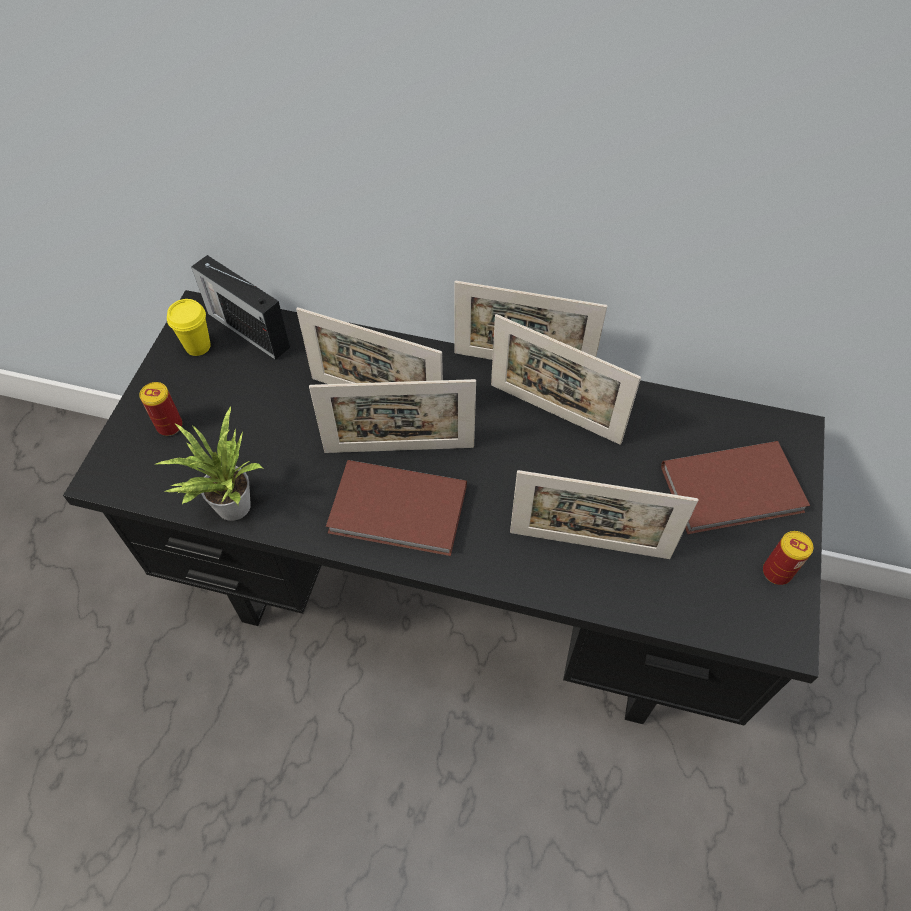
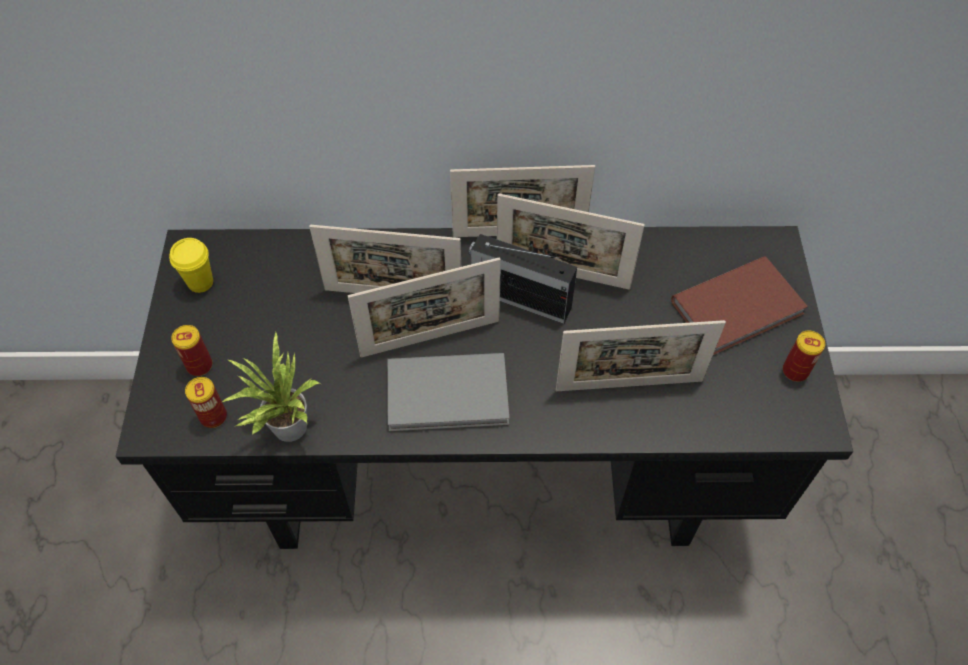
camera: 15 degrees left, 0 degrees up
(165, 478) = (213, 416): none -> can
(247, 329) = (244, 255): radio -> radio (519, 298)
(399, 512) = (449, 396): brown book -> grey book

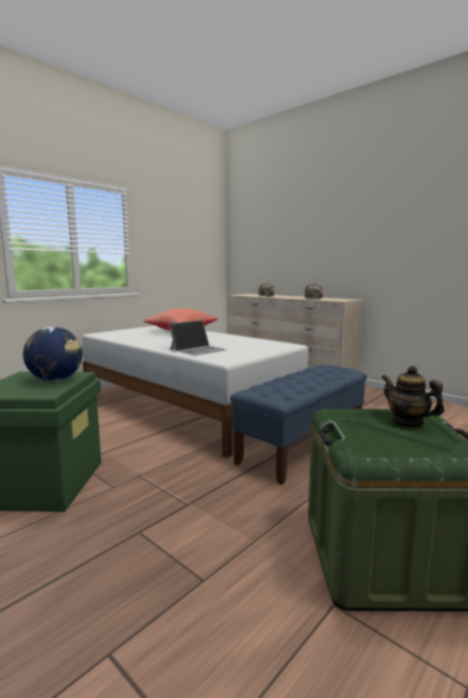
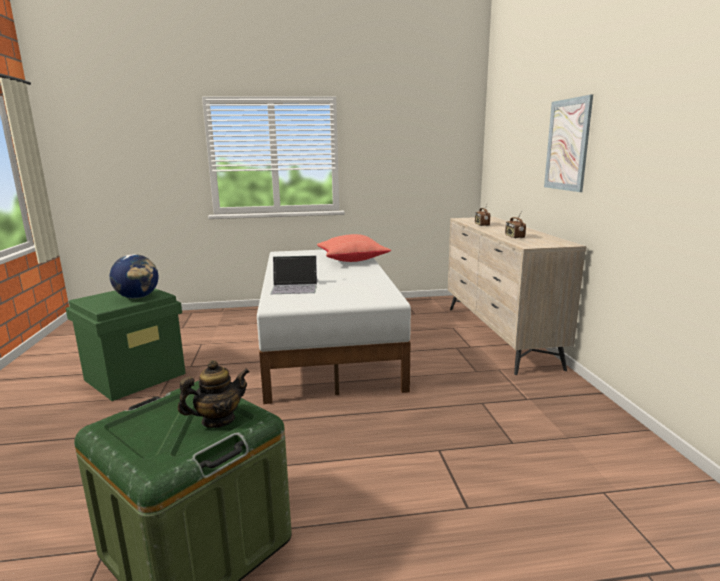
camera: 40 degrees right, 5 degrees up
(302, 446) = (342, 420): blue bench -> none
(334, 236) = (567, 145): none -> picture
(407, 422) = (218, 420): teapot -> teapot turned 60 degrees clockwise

---

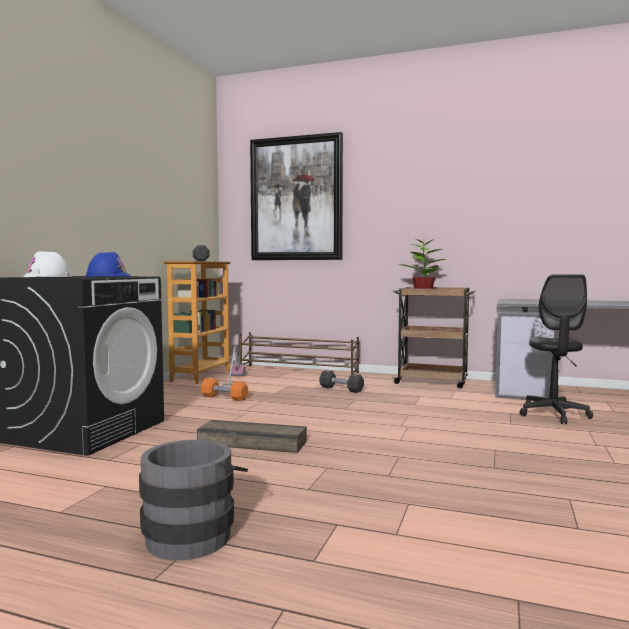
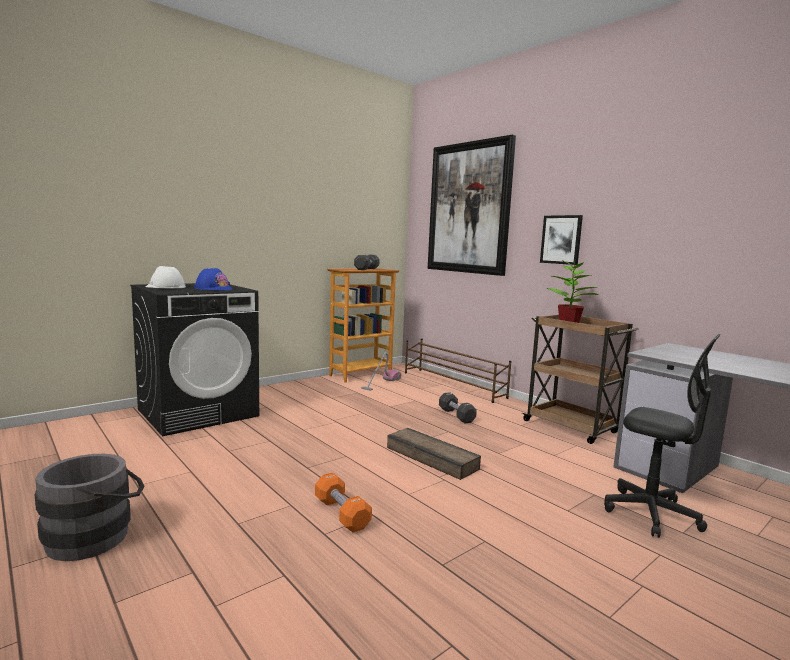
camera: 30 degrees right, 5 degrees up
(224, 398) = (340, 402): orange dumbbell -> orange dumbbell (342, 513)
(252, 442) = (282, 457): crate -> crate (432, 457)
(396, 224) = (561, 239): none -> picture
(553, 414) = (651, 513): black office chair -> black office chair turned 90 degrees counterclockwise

---

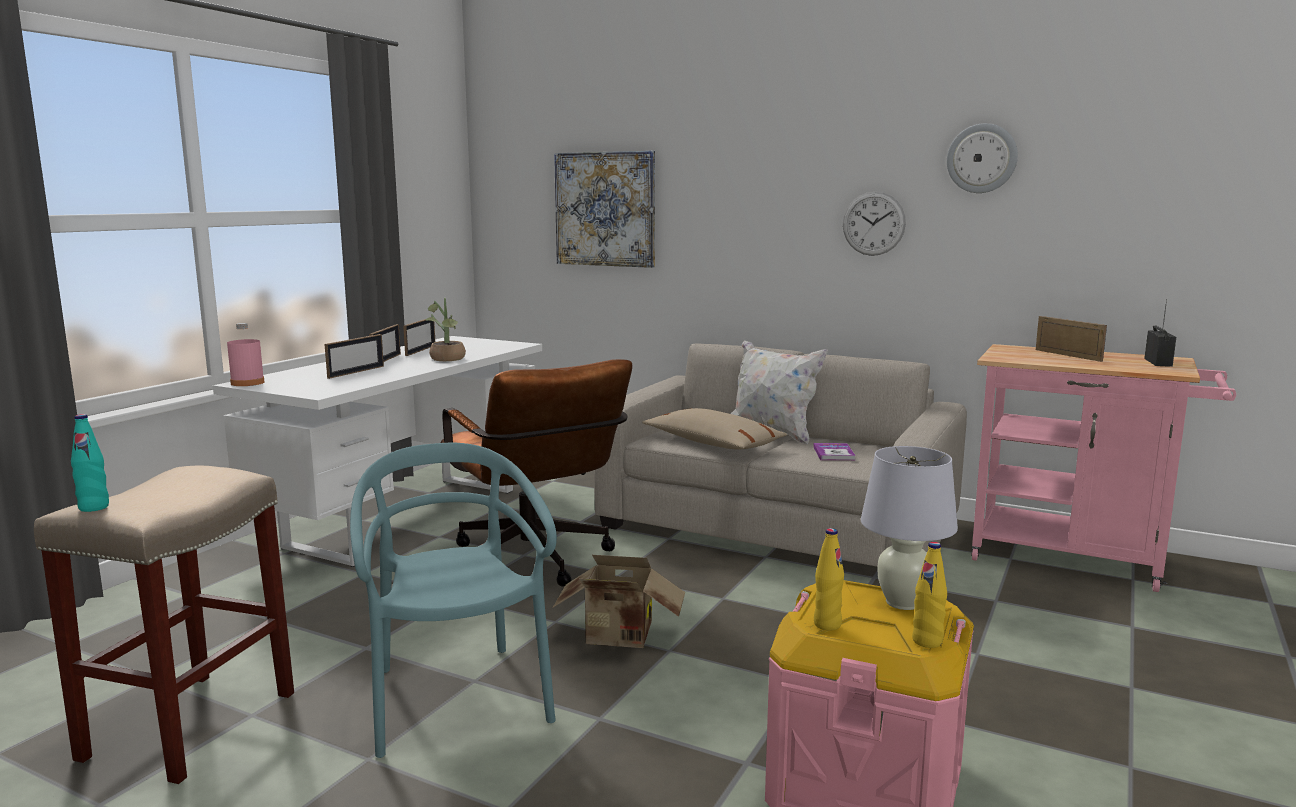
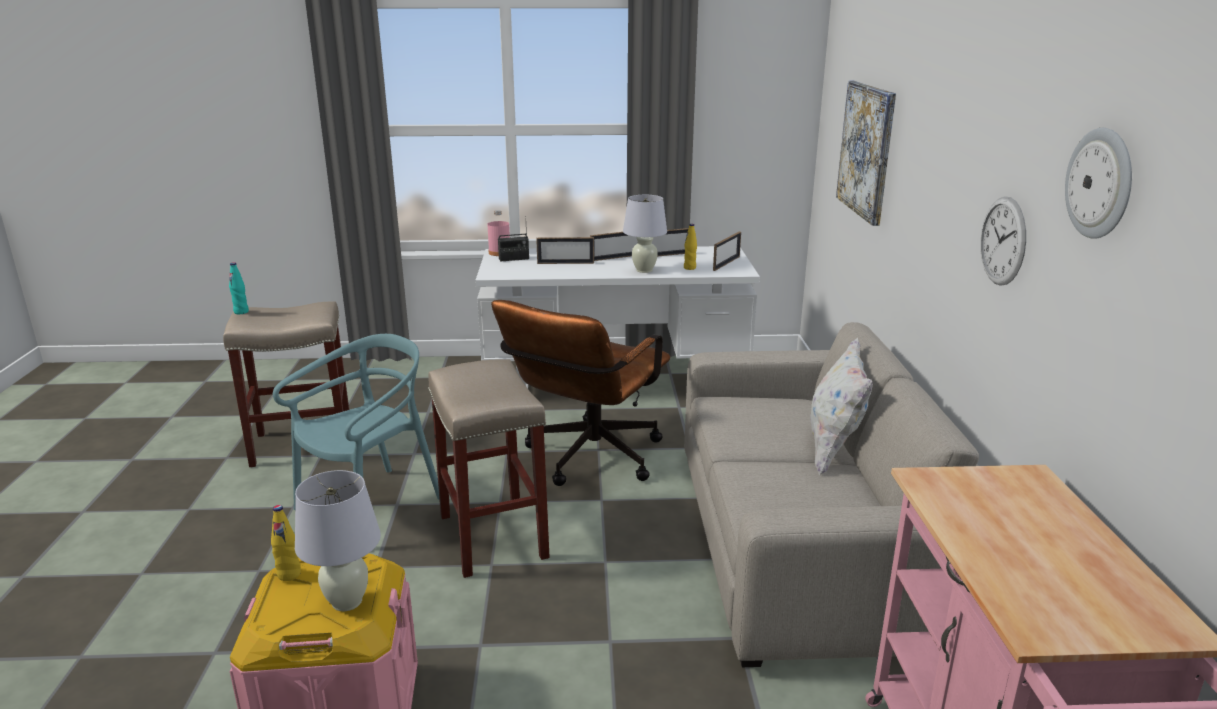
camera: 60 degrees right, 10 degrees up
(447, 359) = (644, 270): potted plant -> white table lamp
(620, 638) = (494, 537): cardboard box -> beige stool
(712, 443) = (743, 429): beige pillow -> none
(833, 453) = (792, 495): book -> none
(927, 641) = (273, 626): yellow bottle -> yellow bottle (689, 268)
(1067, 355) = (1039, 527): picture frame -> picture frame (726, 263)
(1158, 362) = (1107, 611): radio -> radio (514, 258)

---

Go back to the listing above. Copy word for word the lines from the one with "(712, 443) = (743, 429): beige pillow -> none" through the one with "(1158, 362) = (1107, 611): radio", and nothing more.

• Task result:
(712, 443) = (743, 429): beige pillow -> none
(833, 453) = (792, 495): book -> none
(927, 641) = (273, 626): yellow bottle -> yellow bottle (689, 268)
(1067, 355) = (1039, 527): picture frame -> picture frame (726, 263)
(1158, 362) = (1107, 611): radio -> radio (514, 258)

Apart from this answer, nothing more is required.